--- DATA RECORDS ---
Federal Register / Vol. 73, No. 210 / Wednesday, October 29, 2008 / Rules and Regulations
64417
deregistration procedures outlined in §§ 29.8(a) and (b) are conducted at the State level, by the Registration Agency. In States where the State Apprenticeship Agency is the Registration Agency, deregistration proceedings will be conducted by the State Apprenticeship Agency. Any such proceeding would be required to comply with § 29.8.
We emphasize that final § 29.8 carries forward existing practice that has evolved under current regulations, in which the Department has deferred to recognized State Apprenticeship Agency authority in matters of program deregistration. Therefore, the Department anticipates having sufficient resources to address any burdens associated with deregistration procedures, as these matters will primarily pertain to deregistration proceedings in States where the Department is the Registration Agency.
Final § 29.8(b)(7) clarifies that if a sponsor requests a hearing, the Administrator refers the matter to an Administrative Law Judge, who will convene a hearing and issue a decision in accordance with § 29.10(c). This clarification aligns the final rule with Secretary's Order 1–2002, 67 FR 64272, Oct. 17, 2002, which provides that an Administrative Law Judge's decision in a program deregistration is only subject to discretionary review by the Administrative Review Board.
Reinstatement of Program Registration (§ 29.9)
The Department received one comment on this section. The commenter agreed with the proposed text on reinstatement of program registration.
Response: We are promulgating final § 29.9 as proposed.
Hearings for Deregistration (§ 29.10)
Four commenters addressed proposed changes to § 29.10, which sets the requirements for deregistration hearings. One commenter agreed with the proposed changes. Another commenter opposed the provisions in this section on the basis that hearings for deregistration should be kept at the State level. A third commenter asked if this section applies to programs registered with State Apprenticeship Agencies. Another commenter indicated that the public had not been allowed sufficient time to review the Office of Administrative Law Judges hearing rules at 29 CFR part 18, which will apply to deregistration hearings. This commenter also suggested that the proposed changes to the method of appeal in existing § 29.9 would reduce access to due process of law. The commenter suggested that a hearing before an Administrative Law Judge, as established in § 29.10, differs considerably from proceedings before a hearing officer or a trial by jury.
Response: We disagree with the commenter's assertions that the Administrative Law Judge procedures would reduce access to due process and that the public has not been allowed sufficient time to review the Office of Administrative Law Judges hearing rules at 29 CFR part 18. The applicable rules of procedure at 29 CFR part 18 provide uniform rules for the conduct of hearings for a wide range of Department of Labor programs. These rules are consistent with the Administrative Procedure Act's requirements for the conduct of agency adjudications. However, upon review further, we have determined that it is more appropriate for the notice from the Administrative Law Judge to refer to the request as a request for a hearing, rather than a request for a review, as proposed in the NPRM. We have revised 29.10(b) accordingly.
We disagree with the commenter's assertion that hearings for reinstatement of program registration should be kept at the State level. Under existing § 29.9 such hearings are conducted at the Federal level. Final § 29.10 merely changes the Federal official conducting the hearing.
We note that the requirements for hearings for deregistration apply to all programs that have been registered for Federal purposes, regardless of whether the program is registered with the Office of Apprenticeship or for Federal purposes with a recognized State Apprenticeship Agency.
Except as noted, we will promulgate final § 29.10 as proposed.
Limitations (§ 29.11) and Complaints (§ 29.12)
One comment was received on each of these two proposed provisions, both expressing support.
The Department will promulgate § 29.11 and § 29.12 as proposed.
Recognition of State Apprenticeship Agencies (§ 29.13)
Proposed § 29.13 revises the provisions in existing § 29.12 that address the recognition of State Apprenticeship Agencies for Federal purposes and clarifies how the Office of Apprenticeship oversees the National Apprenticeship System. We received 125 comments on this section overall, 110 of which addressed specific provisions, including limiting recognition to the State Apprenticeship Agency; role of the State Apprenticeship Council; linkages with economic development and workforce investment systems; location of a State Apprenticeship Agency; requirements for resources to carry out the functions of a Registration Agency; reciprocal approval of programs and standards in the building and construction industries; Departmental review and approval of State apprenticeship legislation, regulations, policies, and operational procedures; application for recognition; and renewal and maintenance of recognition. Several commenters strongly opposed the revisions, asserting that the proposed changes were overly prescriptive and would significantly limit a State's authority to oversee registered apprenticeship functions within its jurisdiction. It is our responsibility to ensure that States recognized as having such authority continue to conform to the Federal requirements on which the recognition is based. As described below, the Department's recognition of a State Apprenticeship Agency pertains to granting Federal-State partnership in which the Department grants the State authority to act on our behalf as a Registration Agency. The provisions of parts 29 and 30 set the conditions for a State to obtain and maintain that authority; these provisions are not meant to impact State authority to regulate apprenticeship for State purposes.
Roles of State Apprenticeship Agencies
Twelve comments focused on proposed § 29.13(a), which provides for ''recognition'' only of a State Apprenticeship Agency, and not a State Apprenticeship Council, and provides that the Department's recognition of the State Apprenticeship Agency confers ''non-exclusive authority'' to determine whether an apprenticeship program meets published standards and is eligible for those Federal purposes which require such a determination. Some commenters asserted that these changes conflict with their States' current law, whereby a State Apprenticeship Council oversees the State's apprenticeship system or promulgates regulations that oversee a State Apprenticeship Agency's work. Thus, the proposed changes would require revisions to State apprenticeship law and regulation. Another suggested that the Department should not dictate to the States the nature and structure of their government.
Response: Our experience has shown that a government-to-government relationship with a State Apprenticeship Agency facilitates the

--- PROBLEM REQUIREMENTS ---
The records need to be reproduced in their entirety, word for word.

--- ANSWER SECTION ---
Federal Register / Vol. 73, No. 210 / Wednesday, October 29, 2008 / Rules and Regulations
64417
deregistration procedures outlined in §§ 29.8(a) and (b) are conducted at the State level, by the Registration Agency. In States where the State Apprenticeship Agency is the Registration Agency, deregistration proceedings will be conducted by the State Apprenticeship Agency. Any such proceeding would be required to comply with § 29.8.
We emphasize that final § 29.8 carries forward existing practice that has evolved under current regulations, in which the Department has deferred to recognized State Apprenticeship Agency authority in matters of program deregistration. Therefore, the Department anticipates having sufficient resources to address any burdens associated with deregistration procedures, as these matters will primarily pertain to deregistration proceedings in States where the Department is the Registration Agency.
Final § 29.8(b)(7) clarifies that if a sponsor requests a hearing, the Administrator refers the matter to an Administrative Law Judge, who will convene a hearing and issue a decision in accordance with § 29.10(c). This clarification aligns the final rule with Secretary's Order 1–2002, 67 FR 64272, Oct. 17, 2002, which provides that an Administrative Law Judge's decision in a program deregistration is only subject to discretionary review by the Administrative Review Board.
Reinstatement of Program Registration (§ 29.9)
The Department received one comment on this section. The commenter agreed with the proposed text on reinstatement of program registration.
Response: We are promulgating final § 29.9 as proposed.
Hearings for Deregistration (§ 29.10)
Four commenters addressed proposed changes to § 29.10, which sets the requirements for deregistration hearings. One commenter agreed with the proposed changes. Another commenter opposed the provisions in this section on the basis that hearings for deregistration should be kept at the State level. A third commenter asked if this section applies to programs registered with State Apprenticeship Agencies. Another commenter indicated that the public had not been allowed sufficient time to review the Office of Administrative Law Judges hearing rules at 29 CFR part 18, which will apply to deregistration hearings. This commenter also suggested that the proposed changes to the method of appeal in existing § 29.9 would reduce access to due process of law. The commenter suggested that a hearing before an Administrative Law Judge, as established in § 29.10, differs considerably from proceedings before a hearing officer or a trial by jury.
Response: We disagree with the commenter's assertions that the Administrative Law Judge procedures would reduce access to due process and that the public has not been allowed sufficient time to review the Office of Administrative Law Judges hearing rules at 29 CFR part 18. The applicable rules of procedure at 29 CFR part 18 provide uniform rules for the conduct of hearings for a wide range of Department of Labor programs. These rules are consistent with the Administrative Procedure Act's requirements for the conduct of agency adjudications. However, upon review further, we have determined that it is more appropriate for the notice from the Administrative Law Judge to refer to the request as a request for a hearing, rather than a request for a review, as proposed in the NPRM. We have revised 29.10(b) accordingly.
We disagree with the commenter's assertion that hearings for reinstatement of program registration should be kept at the State level. Under existing § 29.9 such hearings are conducted at the Federal level. Final § 29.10 merely changes the Federal official conducting the hearing.
We note that the requirements for hearings for deregistration apply to all programs that have been registered for Federal purposes, regardless of whether the program is registered with the Office of Apprenticeship or for Federal purposes with a recognized State Apprenticeship Agency.
Except as noted, we will promulgate final § 29.10 as proposed.
Limitations (§ 29.11) and Complaints (§ 29.12)
One comment was received on each of these two proposed provisions, both expressing support.
The Department will promulgate § 29.11 and § 29.12 as proposed.
Recognition of State Apprenticeship Agencies (§ 29.13)
Proposed § 29.13 revises the provisions in existing § 29.12 that address the recognition of State Apprenticeship Agencies for Federal purposes and clarifies how the Office of Apprenticeship oversees the National Apprenticeship System. We received 125 comments on this section overall, 110 of which addressed specific provisions, including limiting recognition to the State Apprenticeship Agency; role of the State Apprenticeship Council; linkages with economic development and workforce investment systems; location of a State Apprenticeship Agency; requirements for resources to carry out the functions of a Registration Agency; reciprocal approval of programs and standards in the building and construction industries; Departmental review and approval of State apprenticeship legislation, regulations, policies, and operational procedures; application for recognition; and renewal and maintenance of recognition. Several commenters strongly opposed the revisions, asserting that the proposed changes were overly prescriptive and would significantly limit a State's authority to oversee registered apprenticeship functions within its jurisdiction. It is our responsibility to ensure that States recognized as having such authority continue to conform to the Federal requirements on which the recognition is based. As described below, the Department's recognition of a State Apprenticeship Agency pertains to granting Federal-State partnership in which the Department grants the State authority to act on our behalf as a Registration Agency. The provisions of parts 29 and 30 set the conditions for a State to obtain and maintain that authority; these provisions are not meant to impact State authority to regulate apprenticeship for State purposes.
Roles of State Apprenticeship Agencies
Twelve comments focused on proposed § 29.13(a), which provides for ''recognition'' only of a State Apprenticeship Agency, and not a State Apprenticeship Council, and provides that the Department's recognition of the State Apprenticeship Agency confers ''non-exclusive authority'' to determine whether an apprenticeship program meets published standards and is eligible for those Federal purposes which require such a determination. Some commenters asserted that these changes conflict with their States' current law, whereby a State Apprenticeship Council oversees the State's apprenticeship system or promulgates regulations that oversee a State Apprenticeship Agency's work. Thus, the proposed changes would require revisions to State apprenticeship law and regulation. Another suggested that the Department should not dictate to the States the nature and structure of their government.
Response: Our experience has shown that a government-to-government relationship with a State Apprenticeship Agency facilitates the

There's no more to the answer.